There is a lot of buzz going on about The Mobile Web and how it is going to transform our world and we process information. All the big names in tech are carrying on about the transformation we will see as smartphones and tablets become more persuasive through our society and our principal methods of interacting with each other via the Web.

Desktops and the hunt for the end of Moore’s Law are being increasingly minimized as our main objective when it comes to computers. In its stead we are being conned into believing in just good enough computing power and services. Slowly we are being lead from a state of mind where ownership is important to one where we rent everything and being led to believe that this is a good thing.

I am not suggesting that the mobile web isn’t a good thing or that it won’t bring about some pretty momentous changes. What I am going to suggest is that this perceived ubiquity of the mobile web as a replacement for the wired one we try and use today is a lot further off than all the companies and kool-aid drinkers would have you believe.

If there is going to be one major winner in the mobile world it is going to be the carriers. Not only do they get to dictate the marketplace of the very handsets that we dutifully line up for every year to upgrade to, regardless of the punitive upgrade or early termination fees, but they also get to dictate the fees we have to pay in order to use the mobile networks. Of course this is on top of the fees you are already paying for any other services you might get for them which in some cases has them triple dipping for the same fundamental service.

Then there is also the interesting timing of all of this pushing of video and the implementation of data caps. There isn’t a content producer, or carrier, around who isn’t singing the praises of video content and how great it is that we can now watch all the movies and television show we want on these ridiculously small screens that chew up battery life.

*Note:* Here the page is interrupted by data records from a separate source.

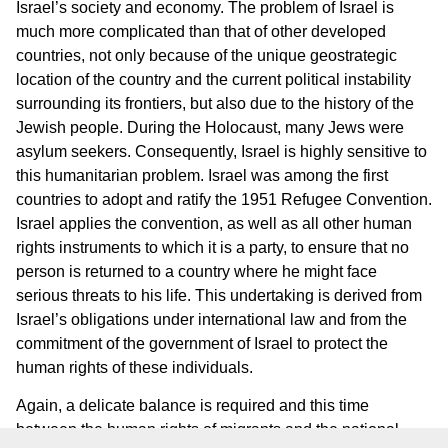
Israel’s society and economy. The problem of Israel is
much more complicated than that of other developed
countries, not only because of the unique geostrategic
location of the country and the current political instability
surrounding its frontiers, but also due to the history of the
Jewish people. During the Holocaust, many Jews were
asylum seekers. Consequently, Israel is highly sensitive to
this humanitarian problem. Israel was among the first
countries to adopt and ratify the 1951 Refugee Convention.
Israel applies the convention, as well as all other human
rights instruments to which it is a party, to ensure that no
person is returned to a country where he might face
serious threats to his life. This undertaking is derived from
Israel’s obligations under international law and from the
commitment of the government of Israel to protect the
human rights of these individuals.
Again, a delicate balance is required and this time
between the human rights of migrants and the national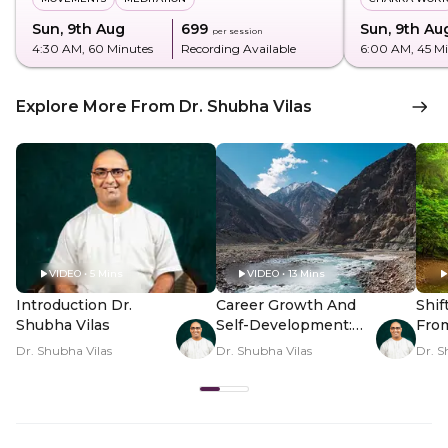
Sun, 9th Aug
₹699
Sun, 9th Au
per session
4:30 AM
, 60 Minutes
Recording Available
6:00 AM
, 45 M
Explore More From Dr. Shubha Vilas
VIDEO • 5 Mins
VIDEO • 13 Mins
Introduction Dr.
Career Growth And
Shif
Shubha Vilas
Self-Development:
Fro
Map Unlocked
Thou
Dr. Shubha Vilas
Dr. Shubha Vilas
Dr. S
Pea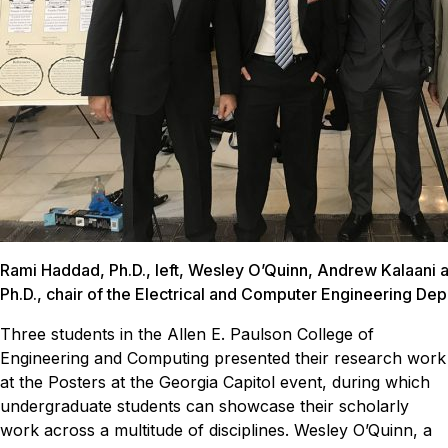
Rami Haddad, Ph.D., left, Wesley O’Quinn, Andrew Kalaani a
Ph.D., chair of the Electrical and Computer Engineering De
Three students in the Allen E. Paulson College of
Engineering and Computing presented their research work
at the Posters at the Georgia Capitol event, during which
undergraduate students can showcase their scholarly
work across a multitude of disciplines.
Wesley O’Quinn, a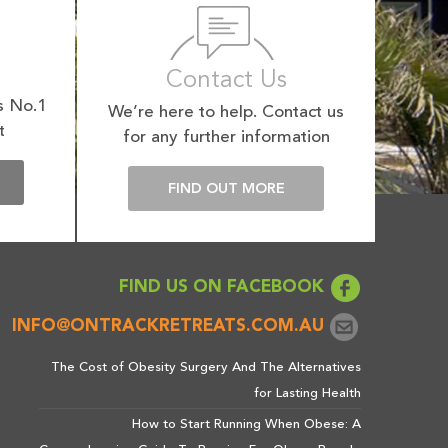
Contact Us
s No.1
We’re here to help. Contact us
t
for any further information
E
FIND OUT MORE
FIND US ON FACEBOOK
INFO@ONTRACKRETREATS.COM.AU
The Cost of Obesity Surgery And The Alternatives
for Lasting Health
How to Start Running When Obese: A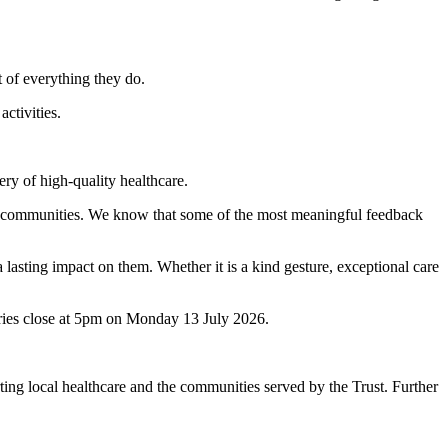
t of everything they do.
ctivities.
ery of high-quality healthcare.
our communities. We know that some of the most meaningful feedback
lasting impact on them. Whether it is a kind gesture, exceptional care
ies close at 5pm on Monday 13 July 2026.
ng local healthcare and the communities served by the Trust. Further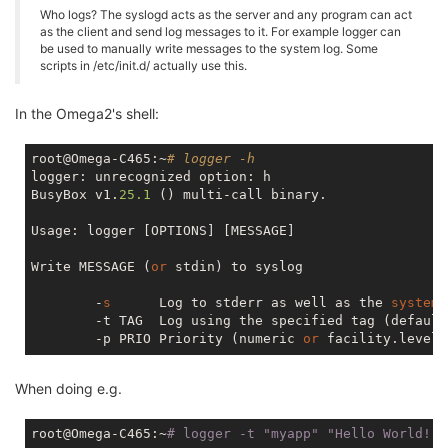
Who logs? The syslogd acts as the server and any program can act
as the client and send log messages to it. For example logger can
be used to manually write messages to the system log. Some
scripts in /etc/init.d/ actually use this.
In the Omega2's shell:
root@Omega-C465:~
# logger -h
logger: unrecognized option: h

BusyBox v1.
25.1
 () multi-call binary.

Usage: logger [OPTIONS] [MESSAGE]

Write MESSAGE (
or
 stdin) to syslog

        -
s
      Log to stderr as well as the 
system
        -t TAG  Log using the specified tag (default
        -p PRIO Priority (numeric 
or
When doing e.g.
root@Omega-C465:~
# logger -t 
"myapp"
"Hello World!"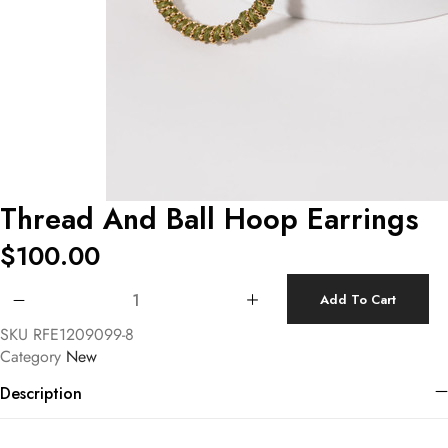
Thread And Ball Hoop Earrings
$
100.00
Thread And Ball Hoop Earrings quantity
Add To Cart
SKU
RFE1209099-8
Category
New
Description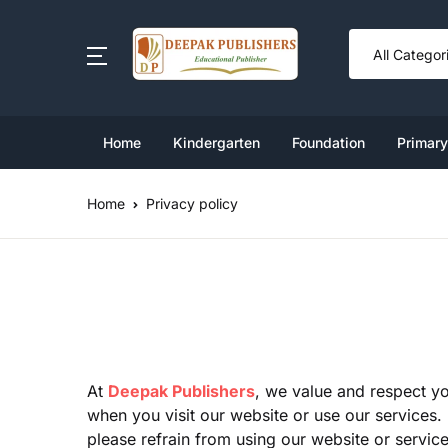
SHOP BY CATEGORY
Book Set
Home
Kindergarten
Foundation
Primary
Ki
Cl
Nu
Cl
Cl
Foundation
Home
Privacy policy
Cl
L
Cl
Cl
Kindergarten Book Set
U
Cl
Cl
Primary
Middle
At
Deepak Publishers
, we value and respect yo
when you visit our website or use our services. 
please refrain from using our website or service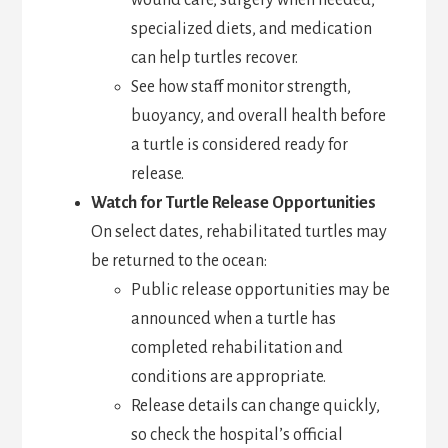
wound care, surgery when needed,
specialized diets, and medication
can help turtles recover.
See how staff monitor strength,
buoyancy, and overall health before
a turtle is considered ready for
release.
Watch for Turtle Release Opportunities
On select dates, rehabilitated turtles may
be returned to the ocean:
Public release opportunities may be
announced when a turtle has
completed rehabilitation and
conditions are appropriate.
Release details can change quickly,
so check the hospital’s official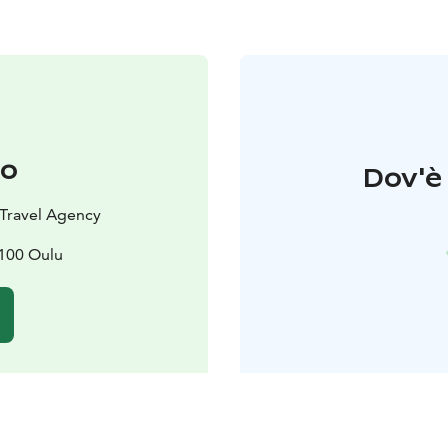
to
Dov'è 
d Travel Agency
0100 Oulu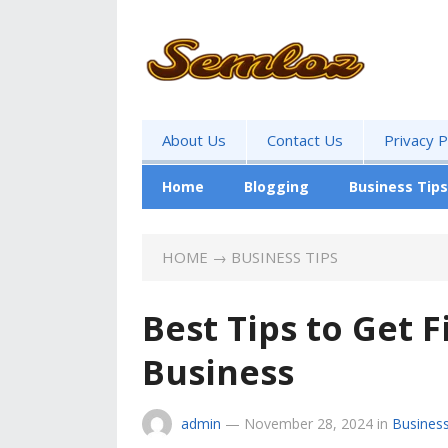
About Us
Contact Us
Privacy P
Home
Blogging
Business Tips
HOME
→
BUSINESS TIPS
Best Tips to Get 
Business
admin
—
November 28, 2024
in
Business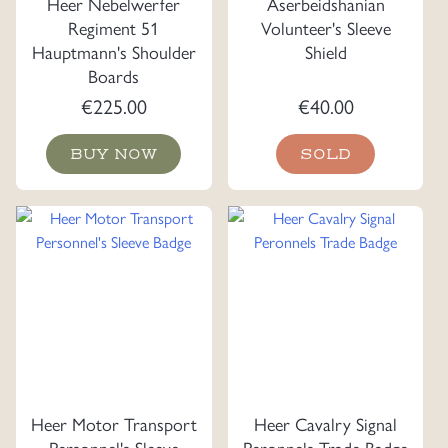
Heer Nebelwerfer
Aserbeidshanian
Regiment 51
Volunteer's Sleeve
Hauptmann's Shoulder
Shield
Boards
€
225.00
€
40.00
BUY NOW
SOLD
Heer Motor Transport
Heer Cavalry Signal
Personnel's Sleeve
Peronnels Trade Badge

The thing is that all that video content which is being pushed at you requires copious amounts of download speed and and will quickly chew those byte caps and spit them out – all over your monthly bill.

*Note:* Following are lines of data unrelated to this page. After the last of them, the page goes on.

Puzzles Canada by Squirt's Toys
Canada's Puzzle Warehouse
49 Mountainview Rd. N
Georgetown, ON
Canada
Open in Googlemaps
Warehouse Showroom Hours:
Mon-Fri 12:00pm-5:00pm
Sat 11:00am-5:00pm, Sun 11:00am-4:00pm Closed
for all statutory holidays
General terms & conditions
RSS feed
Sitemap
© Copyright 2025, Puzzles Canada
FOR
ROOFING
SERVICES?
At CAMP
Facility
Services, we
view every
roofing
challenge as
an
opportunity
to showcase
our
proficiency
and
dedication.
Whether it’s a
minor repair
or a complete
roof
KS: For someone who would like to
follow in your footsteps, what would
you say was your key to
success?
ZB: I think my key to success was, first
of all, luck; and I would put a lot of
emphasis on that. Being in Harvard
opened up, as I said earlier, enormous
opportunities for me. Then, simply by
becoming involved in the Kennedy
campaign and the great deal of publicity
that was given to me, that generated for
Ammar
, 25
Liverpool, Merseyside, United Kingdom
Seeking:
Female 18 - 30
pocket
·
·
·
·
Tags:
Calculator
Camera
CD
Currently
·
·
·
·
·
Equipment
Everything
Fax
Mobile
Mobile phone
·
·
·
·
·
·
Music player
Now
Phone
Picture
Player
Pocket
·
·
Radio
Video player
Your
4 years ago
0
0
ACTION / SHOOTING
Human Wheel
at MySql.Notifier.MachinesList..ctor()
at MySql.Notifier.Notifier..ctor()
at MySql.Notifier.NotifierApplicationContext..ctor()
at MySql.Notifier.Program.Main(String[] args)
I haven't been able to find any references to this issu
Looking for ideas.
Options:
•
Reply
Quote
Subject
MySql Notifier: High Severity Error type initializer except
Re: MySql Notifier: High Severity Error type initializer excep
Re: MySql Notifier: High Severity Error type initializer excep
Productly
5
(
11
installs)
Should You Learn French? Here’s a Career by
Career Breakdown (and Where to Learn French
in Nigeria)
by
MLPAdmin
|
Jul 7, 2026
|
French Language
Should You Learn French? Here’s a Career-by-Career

Not only are we being encouraged to break our current concept of ownership of “things” and replace them with renting or subscribing via the tsunami of mobile applications; which are increasingly being designed with the innocent in-app purchase ability (or should that be renting ability). The thing is that all these apps are nothing more than a transit point for streaming data – data that you will end up being charged for in aggregate.

It is one thing to have an app that constantly transfers a small of data but add to that the increasing multitude of apps doing the same thing and with many of them pushing incredibly large rich media type data. The mobile web isn’t being run for you or me. The mobile web isn’t about expanding horizons, as much as we might want to believe otherwise.

This is entirely about the carriers being able to get their next golden goose in place before the inevitable happens – the Internet becomes a utility. That is why there is this push by the carriers to make us believe that the mobile web is Internet 2.0 and is fundamentally different than the one the majority of us use now. This is why company like Verizon and Google join hands to come us with a policy suggestion that says that they’re okay with the government regulating the wired web but that the wireless web is different and therefor doesn’t need to be regulated.

So just the carriers have been double, and triple, dipping when it comes to the services available on the wired Web they want to be able to do the same or more on the wireless web. It doesn’t matter if it is the same Web, the same Internet. It is just a matter of perception and our willingness to believe the marketing crap that is shoved at us.

If the past is any indication the carriers can rest easy – the con is on.